◆ **EXERCISE REQUIREMENTS**:
Rewrite all of the records below, replacing "values" with "figures" and leaving everything else unchanged. Omit the pictures from your answer.

--- MATERIAL FOR THE TASK Enclosed Below ---

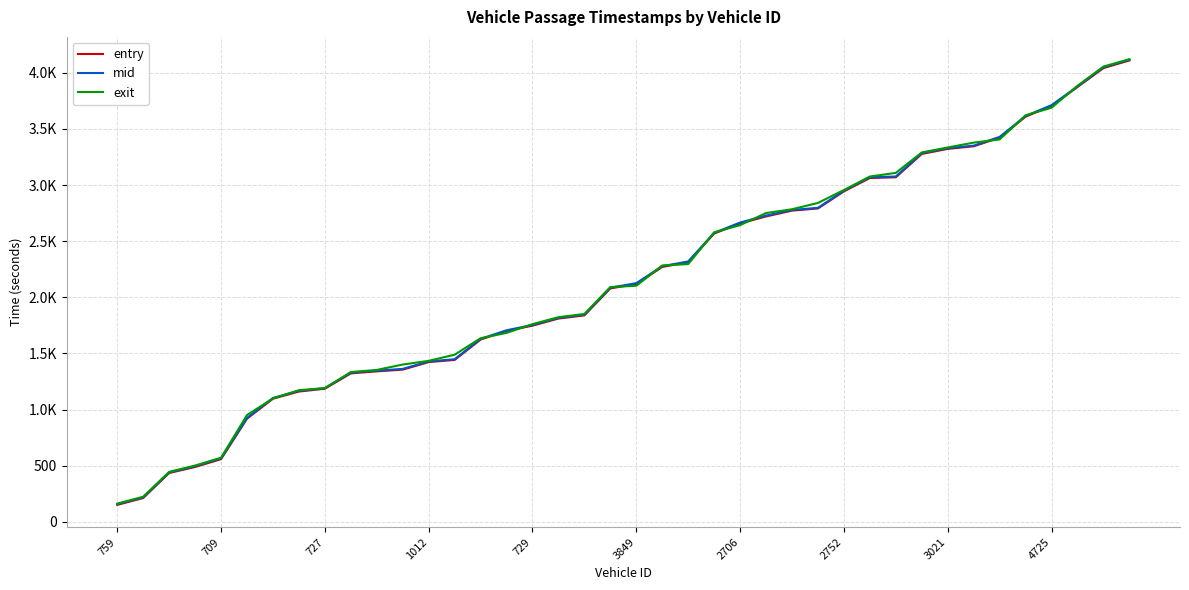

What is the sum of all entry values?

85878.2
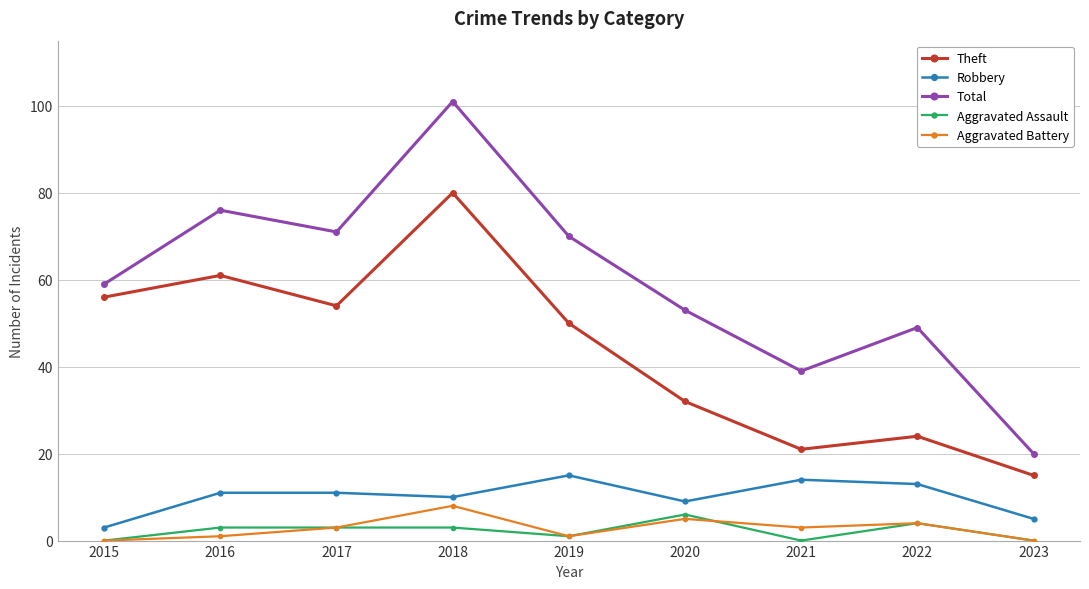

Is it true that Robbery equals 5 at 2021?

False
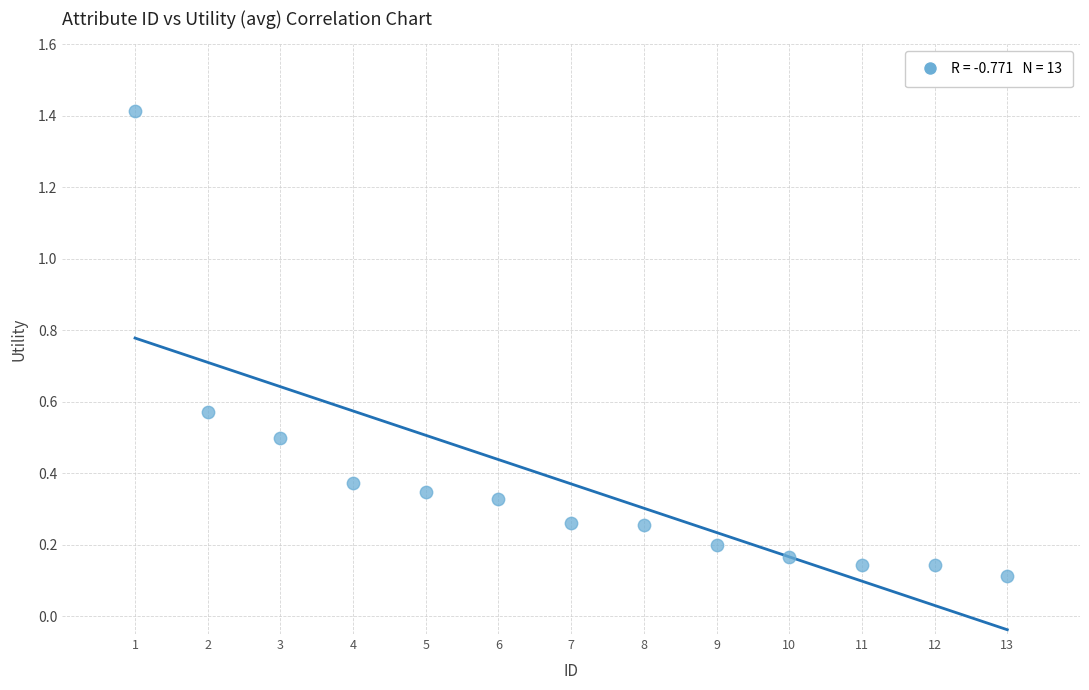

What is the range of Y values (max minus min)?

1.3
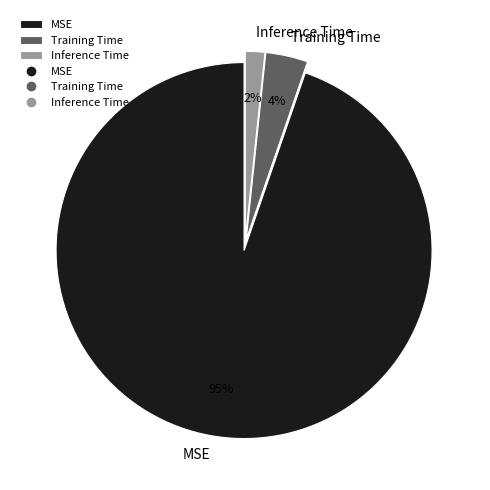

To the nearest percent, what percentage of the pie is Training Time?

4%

--- End of Enclosed MATERIAL FOR THE TASK ---

◆ **YOUR SOLUTION**:
What is the sum of all entry figures?

85878.2

Is it true that Robbery equals 5 at 2021?

False

What is the range of Y figures (max minus min)?

1.3

To the nearest percent, what percentage of the pie is Training Time?

4%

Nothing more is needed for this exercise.